(Stored items)
►

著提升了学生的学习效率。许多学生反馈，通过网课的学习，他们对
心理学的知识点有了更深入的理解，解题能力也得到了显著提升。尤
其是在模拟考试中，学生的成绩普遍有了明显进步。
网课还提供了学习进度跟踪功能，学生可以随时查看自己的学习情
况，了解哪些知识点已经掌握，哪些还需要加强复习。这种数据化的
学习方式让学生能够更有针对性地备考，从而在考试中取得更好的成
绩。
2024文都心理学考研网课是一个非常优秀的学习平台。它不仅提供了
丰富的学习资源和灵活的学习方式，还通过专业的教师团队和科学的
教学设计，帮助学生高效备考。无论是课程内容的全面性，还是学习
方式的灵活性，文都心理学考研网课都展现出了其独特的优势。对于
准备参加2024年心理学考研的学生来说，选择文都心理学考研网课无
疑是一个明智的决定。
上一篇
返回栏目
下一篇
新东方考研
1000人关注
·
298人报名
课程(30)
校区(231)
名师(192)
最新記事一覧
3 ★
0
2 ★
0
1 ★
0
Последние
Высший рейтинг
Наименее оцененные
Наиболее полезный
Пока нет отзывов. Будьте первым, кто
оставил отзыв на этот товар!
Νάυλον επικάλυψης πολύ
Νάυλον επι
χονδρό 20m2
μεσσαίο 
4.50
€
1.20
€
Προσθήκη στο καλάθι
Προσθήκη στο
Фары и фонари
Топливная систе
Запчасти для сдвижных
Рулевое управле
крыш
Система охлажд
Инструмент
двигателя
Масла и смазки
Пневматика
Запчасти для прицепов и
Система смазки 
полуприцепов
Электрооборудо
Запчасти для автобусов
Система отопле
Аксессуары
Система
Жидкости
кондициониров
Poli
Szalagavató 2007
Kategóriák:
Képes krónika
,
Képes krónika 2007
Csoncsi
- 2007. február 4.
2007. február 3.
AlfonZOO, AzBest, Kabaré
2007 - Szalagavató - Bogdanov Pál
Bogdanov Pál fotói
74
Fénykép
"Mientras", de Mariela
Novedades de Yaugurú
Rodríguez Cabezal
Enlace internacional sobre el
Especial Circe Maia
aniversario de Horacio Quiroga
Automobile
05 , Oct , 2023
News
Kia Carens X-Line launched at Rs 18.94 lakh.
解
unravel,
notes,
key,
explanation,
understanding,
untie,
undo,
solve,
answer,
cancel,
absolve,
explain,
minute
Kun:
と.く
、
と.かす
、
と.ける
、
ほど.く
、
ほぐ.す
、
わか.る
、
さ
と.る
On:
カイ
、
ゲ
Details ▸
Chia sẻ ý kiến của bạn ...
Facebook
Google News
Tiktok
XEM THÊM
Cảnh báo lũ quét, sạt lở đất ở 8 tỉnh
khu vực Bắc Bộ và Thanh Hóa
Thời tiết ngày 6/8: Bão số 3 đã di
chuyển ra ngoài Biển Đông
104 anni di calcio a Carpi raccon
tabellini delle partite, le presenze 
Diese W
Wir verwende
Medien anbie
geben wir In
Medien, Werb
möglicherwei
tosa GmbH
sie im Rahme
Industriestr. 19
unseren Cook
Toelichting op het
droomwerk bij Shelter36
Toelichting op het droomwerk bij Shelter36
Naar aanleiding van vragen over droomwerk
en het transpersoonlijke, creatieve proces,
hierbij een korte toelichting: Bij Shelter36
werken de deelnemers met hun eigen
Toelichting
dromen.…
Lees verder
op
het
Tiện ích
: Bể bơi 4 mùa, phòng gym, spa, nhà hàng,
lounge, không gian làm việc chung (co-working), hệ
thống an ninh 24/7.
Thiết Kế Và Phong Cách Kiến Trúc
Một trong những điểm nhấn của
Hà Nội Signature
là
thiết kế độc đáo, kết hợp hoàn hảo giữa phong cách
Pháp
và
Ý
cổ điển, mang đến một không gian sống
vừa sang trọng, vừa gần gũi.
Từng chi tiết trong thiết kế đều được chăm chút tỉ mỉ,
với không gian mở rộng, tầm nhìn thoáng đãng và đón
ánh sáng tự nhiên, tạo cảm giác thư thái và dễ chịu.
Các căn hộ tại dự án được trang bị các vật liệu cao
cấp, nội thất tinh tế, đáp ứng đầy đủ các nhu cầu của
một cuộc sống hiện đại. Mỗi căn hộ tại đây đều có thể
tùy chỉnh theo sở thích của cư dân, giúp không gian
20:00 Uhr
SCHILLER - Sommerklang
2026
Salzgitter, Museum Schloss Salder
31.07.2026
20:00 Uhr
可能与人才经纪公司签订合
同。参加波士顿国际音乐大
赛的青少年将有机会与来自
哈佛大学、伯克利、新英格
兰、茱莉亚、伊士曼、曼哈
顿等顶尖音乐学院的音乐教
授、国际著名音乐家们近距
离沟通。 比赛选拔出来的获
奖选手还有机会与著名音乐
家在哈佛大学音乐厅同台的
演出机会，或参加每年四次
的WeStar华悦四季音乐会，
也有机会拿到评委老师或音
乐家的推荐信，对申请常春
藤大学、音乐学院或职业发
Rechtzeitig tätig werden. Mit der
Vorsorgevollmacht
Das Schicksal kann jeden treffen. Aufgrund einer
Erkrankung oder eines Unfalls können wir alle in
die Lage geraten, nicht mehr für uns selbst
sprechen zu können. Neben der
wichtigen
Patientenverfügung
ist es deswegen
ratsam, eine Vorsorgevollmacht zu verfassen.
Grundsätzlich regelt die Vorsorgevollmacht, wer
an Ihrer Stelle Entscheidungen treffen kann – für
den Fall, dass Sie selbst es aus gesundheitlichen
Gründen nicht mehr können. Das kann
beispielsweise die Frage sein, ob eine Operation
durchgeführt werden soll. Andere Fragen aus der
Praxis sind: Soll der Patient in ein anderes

◄

**Activity**
Every line above needs to be retyped exactly.

**Result for this exercise**
著提升了学生的学习效率。许多学生反馈，通过网课的学习，他们对
心理学的知识点有了更深入的理解，解题能力也得到了显著提升。尤
其是在模拟考试中，学生的成绩普遍有了明显进步。
网课还提供了学习进度跟踪功能，学生可以随时查看自己的学习情
况，了解哪些知识点已经掌握，哪些还需要加强复习。这种数据化的
学习方式让学生能够更有针对性地备考，从而在考试中取得更好的成
绩。
2024文都心理学考研网课是一个非常优秀的学习平台。它不仅提供了
丰富的学习资源和灵活的学习方式，还通过专业的教师团队和科学的
教学设计，帮助学生高效备考。无论是课程内容的全面性，还是学习
方式的灵活性，文都心理学考研网课都展现出了其独特的优势。对于
准备参加2024年心理学考研的学生来说，选择文都心理学考研网课无
疑是一个明智的决定。
上一篇
返回栏目
下一篇
新东方考研
1000人关注
·
298人报名
课程(30)
校区(231)
名师(192)
最新記事一覧
3 ★
0
2 ★
0
1 ★
0
Последние
Высший рейтинг
Наименее оцененные
Наиболее полезный
Пока нет отзывов. Будьте первым, кто
оставил отзыв на этот товар!
Νάυλον επικάλυψης πολύ
Νάυλον επι
χονδρό 20m2
μεσσαίο 
4.50
€
1.20
€
Προσθήκη στο καλάθι
Προσθήκη στο
Фары и фонари
Топливная систе
Запчасти для сдвижных
Рулевое управле
крыш
Система охлажд
Инструмент
двигателя
Масла и смазки
Пневматика
Запчасти для прицепов и
Система смазки 
полуприцепов
Электрооборудо
Запчасти для автобусов
Система отопле
Аксессуары
Система
Жидкости
кондициониров
Poli
Szalagavató 2007
Kategóriák:
Képes krónika
,
Képes krónika 2007
Csoncsi
- 2007. február 4.
2007. február 3.
AlfonZOO, AzBest, Kabaré
2007 - Szalagavató - Bogdanov Pál
Bogdanov Pál fotói
74
Fénykép
"Mientras", de Mariela
Novedades de Yaugurú
Rodríguez Cabezal
Enlace internacional sobre el
Especial Circe Maia
aniversario de Horacio Quiroga
Automobile
05 , Oct , 2023
News
Kia Carens X-Line launched at Rs 18.94 lakh.
解
unravel,
notes,
key,
explanation,
understanding,
untie,
undo,
solve,
answer,
cancel,
absolve,
explain,
minute
Kun:
と.く
、
と.かす
、
と.ける
、
ほど.く
、
ほぐ.す
、
わか.る
、
さ
と.る
On:
カイ
、
ゲ
Details ▸
Chia sẻ ý kiến của bạn ...
Facebook
Google News
Tiktok
XEM THÊM
Cảnh báo lũ quét, sạt lở đất ở 8 tỉnh
khu vực Bắc Bộ và Thanh Hóa
Thời tiết ngày 6/8: Bão số 3 đã di
chuyển ra ngoài Biển Đông
104 anni di calcio a Carpi raccon
tabellini delle partite, le presenze 
Diese W
Wir verwende
Medien anbie
geben wir In
Medien, Werb
möglicherwei
tosa GmbH
sie im Rahme
Industriestr. 19
unseren Cook
Toelichting op het
droomwerk bij Shelter36
Toelichting op het droomwerk bij Shelter36
Naar aanleiding van vragen over droomwerk
en het transpersoonlijke, creatieve proces,
hierbij een korte toelichting: Bij Shelter36
werken de deelnemers met hun eigen
Toelichting
dromen.…
Lees verder
op
het
Tiện ích
: Bể bơi 4 mùa, phòng gym, spa, nhà hàng,
lounge, không gian làm việc chung (co-working), hệ
thống an ninh 24/7.
Thiết Kế Và Phong Cách Kiến Trúc
Một trong những điểm nhấn của
Hà Nội Signature
là
thiết kế độc đáo, kết hợp hoàn hảo giữa phong cách
Pháp
và
Ý
cổ điển, mang đến một không gian sống
vừa sang trọng, vừa gần gũi.
Từng chi tiết trong thiết kế đều được chăm chút tỉ mỉ,
với không gian mở rộng, tầm nhìn thoáng đãng và đón
ánh sáng tự nhiên, tạo cảm giác thư thái và dễ chịu.
Các căn hộ tại dự án được trang bị các vật liệu cao
cấp, nội thất tinh tế, đáp ứng đầy đủ các nhu cầu của
một cuộc sống hiện đại. Mỗi căn hộ tại đây đều có thể
tùy chỉnh theo sở thích của cư dân, giúp không gian
20:00 Uhr
SCHILLER - Sommerklang
2026
Salzgitter, Museum Schloss Salder
31.07.2026
20:00 Uhr
可能与人才经纪公司签订合
同。参加波士顿国际音乐大
赛的青少年将有机会与来自
哈佛大学、伯克利、新英格
兰、茱莉亚、伊士曼、曼哈
顿等顶尖音乐学院的音乐教
授、国际著名音乐家们近距
离沟通。 比赛选拔出来的获
奖选手还有机会与著名音乐
家在哈佛大学音乐厅同台的
演出机会，或参加每年四次
的WeStar华悦四季音乐会，
也有机会拿到评委老师或音
乐家的推荐信，对申请常春
藤大学、音乐学院或职业发
Rechtzeitig tätig werden. Mit der
Vorsorgevollmacht
Das Schicksal kann jeden treffen. Aufgrund einer
Erkrankung oder eines Unfalls können wir alle in
die Lage geraten, nicht mehr für uns selbst
sprechen zu können. Neben der
wichtigen
Patientenverfügung
ist es deswegen
ratsam, eine Vorsorgevollmacht zu verfassen.
Grundsätzlich regelt die Vorsorgevollmacht, wer
an Ihrer Stelle Entscheidungen treffen kann – für
den Fall, dass Sie selbst es aus gesundheitlichen
Gründen nicht mehr können. Das kann
beispielsweise die Frage sein, ob eine Operation
durchgeführt werden soll. Andere Fragen aus der
Praxis sind: Soll der Patient in ein anderes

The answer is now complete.